Ferreira’s team is using gene engineering to give these Tregs special receptors called chimeric antigen receptors, or CARs. These receptors help guide the Tregs directly to the transplanted beta cells. Once they arrive, the Tregs act like bodyguards that protect the new insulin‑producing cells from immune attack.

To make this system work, the researchers add a specific protein marker to the beta cells. The engineered Tregs recognize this marker and move toward it. When they attach to the beta cells, they send signals to the immune system telling it not to attack.

In this way, the transplanted beta cells and the engineered Tregs work together. The beta cells produce insulin, while the Tregs protect them from destruction. If this system works as hoped, it could remove the need for lifelong immunosuppressive drugs.

Another advantage of the approach is that laboratory‑grown beta cells could solve the shortage of donor tissue. These cells could be produced in large numbers, frozen, stored, and transported when needed. This could make the treatment available to many more patients in the future.

So far, the researchers have tested their approach in laboratory models, including mice that have been designed to mimic human immune responses.
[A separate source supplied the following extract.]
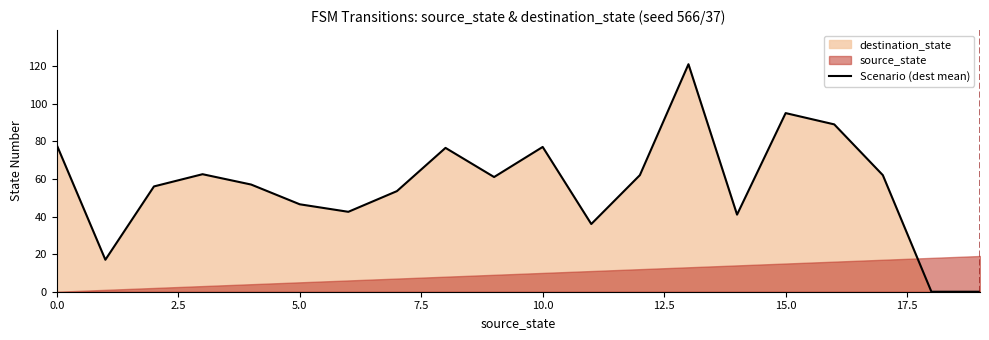

How many points are lower than both their immediate neighbors (excluding endpoints)?

5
In these early studies, the protective effect of the engineered T cells lasted for about one month. The team is now working to extend this protection and improve how the cells are delivered.

Although the research is still in its early stages, the funding from Breakthrough T1D will allow the scientists to continue refining the therapy and studying how it works. Future research will explore whether repeated treatments could create longer‑lasting protection for the transplanted cells.

The findings from this work have not yet reached human clinical trials, but they represent an important step toward a possible cure. Instead of simply managing blood sugar with insulin, the goal is to restore the body’s natural insulin production.

When reviewing this research, it is clear that the approach is innovative because it combines several powerful technologies.

By using stem cells to create replacement beta cells and engineering immune cells to protect them, the scientists are addressing the two biggest barriers in diabetes transplantation: the shortage of donor cells and immune rejection.

However, many challenges still remain before this therapy can be used in patients. Researchers must determine how long the protective effect lasts, whether the treatment remains safe over time, and how it performs in large human studies. It may take many years before the therapy becomes widely available.

Even so, the study highlights a promising direction for the future of diabetes treatment. If the strategy succeeds, it could move medicine beyond lifelong insulin therapy toward restoring the body’s own ability to control blood sugar.

Such a breakthrough would not only improve the lives of people with type 1 diabetes but could also influence how other autoimmune diseases are treated.